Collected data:
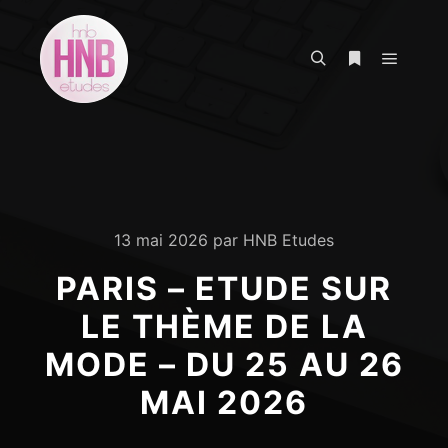
Menu pr
Rechercher
Plus d’infos
13 mai 2026
par
HNB Etudes
PARIS – ETUDE SUR
LE THÈME DE LA
MODE – DU 25 AU 26
MAI 2026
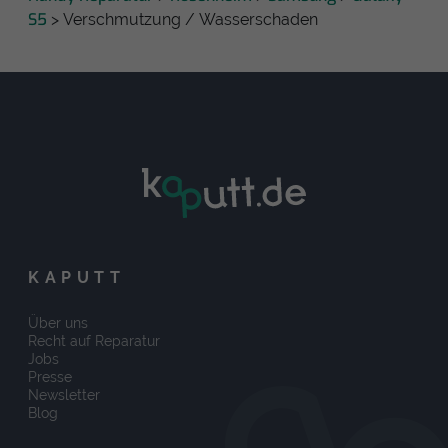
S5
> Verschmutzung / Wasserschaden
KAPUTT
Über uns
Recht auf Reparatur
Jobs
Presse
Newsletter
Blog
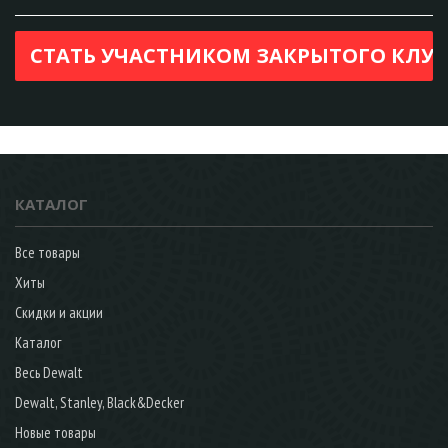
КАТАЛОГ
Все товары
Хиты
Скидки и акции
Каталог
Весь Dewalt
Dewalt, Stanley, Black&Decker
Новые товары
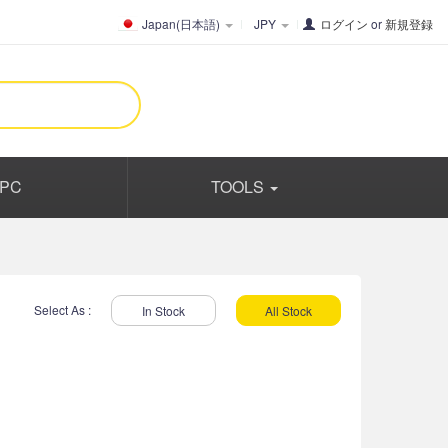
Japan(日本語)
JPY
ログイン
or
新規登録
PC
TOOLS
Select As :
In Stock
All Stock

* Prompt:
Repeat the data word for word, excluding any image.

* Exercise output:
Menu pr
Rechercher
Plus d’infos
13 mai 2026
par
HNB Etudes
PARIS – ETUDE SUR
LE THÈME DE LA
MODE – DU 25 AU 26
MAI 2026
S5
> Verschmutzung / Wasserschaden
KAPUTT
Über uns
Recht auf Reparatur
Jobs
Presse
Newsletter
Blog
КАТАЛОГ
Все товары
Хиты
Скидки и акции
Каталог
Весь Dewalt
Dewalt, Stanley, Black&Decker
Новые товары
Japan(日本語)
JPY
ログイン
or
新規登録
PC
TOOLS
Select As :
In Stock
All Stock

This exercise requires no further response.